3 Latihan Perut yang Dirancang untuk Mengecilkan Perut Pasca Bayi Anda
Getty Images Jika Anda mengalami kesulitan untuk mencoba menghilangkan perut bayi Anda, Anda mungkin menderita diastasis recti, tetapi latihan ini dapat membantu.
Getty Images Ukur Pinggang Anda
Diastasis recti adalah suatu kondisi di mana otot-otot perut yang terpisah untuk memberi ruang bagi bayi tidak kembali bersatu setelah melahirkan, dan dapat mempersulit penurunan berat badan bayi. (Untuk tes cepat untuk mengetahui apakah Anda menderita diastasis, klik di sini.)
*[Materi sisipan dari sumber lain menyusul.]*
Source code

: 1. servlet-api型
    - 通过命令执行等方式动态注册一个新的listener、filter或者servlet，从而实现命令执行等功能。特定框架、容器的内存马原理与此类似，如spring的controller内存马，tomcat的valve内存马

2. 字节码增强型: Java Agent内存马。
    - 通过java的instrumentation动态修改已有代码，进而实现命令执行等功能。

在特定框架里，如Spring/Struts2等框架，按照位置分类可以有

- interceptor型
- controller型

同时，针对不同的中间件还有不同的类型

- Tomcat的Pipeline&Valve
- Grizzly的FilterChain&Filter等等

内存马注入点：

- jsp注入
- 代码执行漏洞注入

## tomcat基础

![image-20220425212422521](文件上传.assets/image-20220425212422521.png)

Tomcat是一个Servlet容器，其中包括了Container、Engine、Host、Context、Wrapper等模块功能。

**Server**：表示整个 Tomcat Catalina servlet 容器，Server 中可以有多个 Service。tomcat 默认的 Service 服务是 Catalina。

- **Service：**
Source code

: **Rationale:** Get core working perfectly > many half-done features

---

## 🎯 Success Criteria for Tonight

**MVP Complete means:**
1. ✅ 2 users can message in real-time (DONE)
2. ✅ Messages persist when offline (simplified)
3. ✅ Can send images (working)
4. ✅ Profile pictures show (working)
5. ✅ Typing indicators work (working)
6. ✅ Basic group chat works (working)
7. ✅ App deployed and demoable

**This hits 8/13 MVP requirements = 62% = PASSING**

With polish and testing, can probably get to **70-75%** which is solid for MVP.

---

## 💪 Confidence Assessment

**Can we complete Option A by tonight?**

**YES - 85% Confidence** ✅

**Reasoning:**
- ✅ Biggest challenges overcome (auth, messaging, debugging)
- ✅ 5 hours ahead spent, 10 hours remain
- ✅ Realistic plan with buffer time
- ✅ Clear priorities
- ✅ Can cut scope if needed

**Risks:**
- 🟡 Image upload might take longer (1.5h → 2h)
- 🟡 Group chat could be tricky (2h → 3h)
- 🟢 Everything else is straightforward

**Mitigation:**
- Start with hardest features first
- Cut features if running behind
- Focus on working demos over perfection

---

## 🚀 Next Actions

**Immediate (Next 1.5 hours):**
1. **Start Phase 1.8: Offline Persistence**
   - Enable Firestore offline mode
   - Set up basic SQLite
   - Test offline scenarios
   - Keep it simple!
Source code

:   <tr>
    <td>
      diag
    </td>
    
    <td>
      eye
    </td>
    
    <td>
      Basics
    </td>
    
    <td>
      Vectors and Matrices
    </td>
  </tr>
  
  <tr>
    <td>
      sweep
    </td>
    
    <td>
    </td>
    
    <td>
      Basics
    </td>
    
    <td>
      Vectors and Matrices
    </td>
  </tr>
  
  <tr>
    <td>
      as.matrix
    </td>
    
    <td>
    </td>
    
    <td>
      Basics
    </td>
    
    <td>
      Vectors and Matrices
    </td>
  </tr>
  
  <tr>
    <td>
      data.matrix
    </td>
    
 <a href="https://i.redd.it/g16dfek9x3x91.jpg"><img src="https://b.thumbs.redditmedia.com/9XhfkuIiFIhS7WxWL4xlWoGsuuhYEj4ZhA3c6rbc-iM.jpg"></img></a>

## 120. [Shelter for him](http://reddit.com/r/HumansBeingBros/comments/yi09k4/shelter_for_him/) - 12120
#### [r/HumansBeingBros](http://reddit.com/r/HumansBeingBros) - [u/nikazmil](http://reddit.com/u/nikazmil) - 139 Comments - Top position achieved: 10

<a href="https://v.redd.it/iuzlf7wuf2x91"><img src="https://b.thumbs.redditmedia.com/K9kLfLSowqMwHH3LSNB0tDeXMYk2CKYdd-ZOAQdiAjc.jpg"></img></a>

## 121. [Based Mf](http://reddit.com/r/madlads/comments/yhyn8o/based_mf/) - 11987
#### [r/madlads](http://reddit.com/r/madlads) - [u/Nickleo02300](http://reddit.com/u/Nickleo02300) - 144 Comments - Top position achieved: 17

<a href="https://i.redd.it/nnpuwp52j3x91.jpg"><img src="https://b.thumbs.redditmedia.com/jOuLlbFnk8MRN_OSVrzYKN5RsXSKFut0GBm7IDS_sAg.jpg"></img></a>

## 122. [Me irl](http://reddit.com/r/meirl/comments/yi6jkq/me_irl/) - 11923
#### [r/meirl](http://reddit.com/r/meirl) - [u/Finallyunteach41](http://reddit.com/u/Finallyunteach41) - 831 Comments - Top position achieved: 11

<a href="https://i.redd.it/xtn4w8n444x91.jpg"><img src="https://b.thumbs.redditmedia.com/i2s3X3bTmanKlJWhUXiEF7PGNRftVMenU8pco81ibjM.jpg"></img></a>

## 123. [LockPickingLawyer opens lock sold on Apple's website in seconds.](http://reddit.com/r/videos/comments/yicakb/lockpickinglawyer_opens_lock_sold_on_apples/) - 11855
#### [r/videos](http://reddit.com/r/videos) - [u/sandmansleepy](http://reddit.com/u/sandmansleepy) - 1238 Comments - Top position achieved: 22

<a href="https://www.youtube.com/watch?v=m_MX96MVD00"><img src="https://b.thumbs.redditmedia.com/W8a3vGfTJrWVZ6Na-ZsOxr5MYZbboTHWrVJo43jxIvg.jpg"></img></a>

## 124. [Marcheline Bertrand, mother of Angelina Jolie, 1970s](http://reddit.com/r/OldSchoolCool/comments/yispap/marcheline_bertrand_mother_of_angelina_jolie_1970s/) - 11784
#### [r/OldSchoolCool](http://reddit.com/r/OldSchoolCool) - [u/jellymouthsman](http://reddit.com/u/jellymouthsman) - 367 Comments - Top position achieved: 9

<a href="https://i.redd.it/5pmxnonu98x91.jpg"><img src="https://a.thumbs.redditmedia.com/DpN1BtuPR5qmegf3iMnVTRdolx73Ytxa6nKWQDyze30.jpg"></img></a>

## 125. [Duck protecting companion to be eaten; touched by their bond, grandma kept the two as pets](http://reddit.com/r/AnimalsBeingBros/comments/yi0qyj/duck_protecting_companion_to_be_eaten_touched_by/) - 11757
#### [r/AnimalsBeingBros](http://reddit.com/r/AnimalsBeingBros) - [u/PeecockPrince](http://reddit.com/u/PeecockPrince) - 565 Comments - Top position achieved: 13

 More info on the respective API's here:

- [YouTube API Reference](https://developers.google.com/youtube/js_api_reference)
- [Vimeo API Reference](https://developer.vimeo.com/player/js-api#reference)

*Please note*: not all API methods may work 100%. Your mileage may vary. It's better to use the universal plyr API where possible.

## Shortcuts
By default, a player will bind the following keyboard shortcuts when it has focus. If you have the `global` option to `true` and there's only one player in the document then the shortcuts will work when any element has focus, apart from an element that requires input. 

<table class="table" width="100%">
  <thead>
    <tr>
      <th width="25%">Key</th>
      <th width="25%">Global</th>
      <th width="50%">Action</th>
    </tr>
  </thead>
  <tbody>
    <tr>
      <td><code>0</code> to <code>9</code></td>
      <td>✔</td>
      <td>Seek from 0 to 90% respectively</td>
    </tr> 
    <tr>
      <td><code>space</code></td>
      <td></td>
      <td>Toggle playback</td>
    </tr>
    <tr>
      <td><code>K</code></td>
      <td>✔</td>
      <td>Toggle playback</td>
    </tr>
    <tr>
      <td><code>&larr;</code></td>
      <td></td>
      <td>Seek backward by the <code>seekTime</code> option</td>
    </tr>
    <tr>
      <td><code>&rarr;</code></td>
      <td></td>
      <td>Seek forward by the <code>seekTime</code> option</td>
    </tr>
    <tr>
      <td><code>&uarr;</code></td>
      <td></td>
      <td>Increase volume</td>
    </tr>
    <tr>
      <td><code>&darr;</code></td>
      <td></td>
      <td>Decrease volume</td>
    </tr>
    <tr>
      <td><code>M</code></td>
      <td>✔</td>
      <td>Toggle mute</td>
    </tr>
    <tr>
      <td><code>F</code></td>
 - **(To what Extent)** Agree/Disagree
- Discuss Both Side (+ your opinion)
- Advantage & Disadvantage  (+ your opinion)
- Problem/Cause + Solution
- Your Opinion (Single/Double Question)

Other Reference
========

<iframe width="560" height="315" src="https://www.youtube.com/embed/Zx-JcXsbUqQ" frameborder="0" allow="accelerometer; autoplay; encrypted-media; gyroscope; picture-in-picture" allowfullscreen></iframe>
Tapi olahraga bisa membantu. Pakar kebugaran Erin Denton, spesialis senam pascakelahiran bersertifikat, mengatakan tiga gerakan dari DVD latihan Penyelamatan Pascakelahiran ini akan memulai perjalanan Anda kembali ke perut yang kuat dan rata (dan mereka bekerja dengan baik untuk mengencangkan perut jika Anda tidak mengalami diastasis juga. !). Lakukan 10 repetisi setiap hari selama seminggu, lalu 20 repetisi selama tiga hingga empat minggu. Saat menjaga agar dinding perut tetap tertarik saat melakukan gerakan-gerakan ini mulai terasa mudah, Anda siap untuk melanjutkan ke pekerjaan perut yang lebih intens. Pastikan untuk mendapatkan dokter Anda baik-baik saja terlebih dahulu.
Jembatan
Langkah A: Berbaring telentang dengan lutut ditekuk, telapak kaki rata di lantai dan lengan di samping tubuh. Tarik napas dalam-dalam dan tarik pusar ke dalam.
Langkah B: Saat Anda mengeluarkan napas, perlahan-lahan angkat panggul Anda sehingga tubuh bagian atas Anda membentuk garis lurus dari lutut ke bahu Anda, seperti yang ditunjukkan. Tahan selama dua ketukan; Ambil napas dalam-dalam lagi, lalu buang napas dan perlahan-lahan gulung kembali.
Ratusan ModifikasiLangkah A: Berbaring telentang dengan lutut ditekuk, telapak kaki rata di lantai dan lengan di samping tubuh, seperti yang ditunjukkan. Tarik napas dalam-dalam dan tarik otot perut Anda.
Langkah B: Saat Anda menghembuskan napas, perlahan-lahan angkat leher dan kepala Anda dari lantai, rentangkan lengan Anda di kedua sisi kaki Anda, seperti yang ditunjukkan. Pastikan otot perut Anda tetap tertarik. Tahan selama dua kali ketukan, lalu tarik napas dalam-dalam lagi dan turunkan tubuh secara perlahan saat Anda menghembuskan napas.
Lalat Perut DatarLangkah A: Berbaring telentang dengan lutut ditekuk, telapak kaki rata di lantai. Angkat kaki Anda satu per satu sehingga betis Anda berada pada sudut 90 derajat ke lantai. Letakkan satu tangan di perut Anda dan lengan lainnya di samping Anda, telapak tangan ke bawah, seperti yang ditunjukkan.
Langkah B: Tarik otot perut Anda ke dalam dan dengan gerakan halus dan lambat, buka kaki Anda sejauh yang Anda bisa tanpa membusungkan perut; perlahan tutup kakimu.
Simpan artikel ini untuk nanti dengan menyematkan gambar ini dan ikuti Redbook di Pinterest untuk ide lainnya.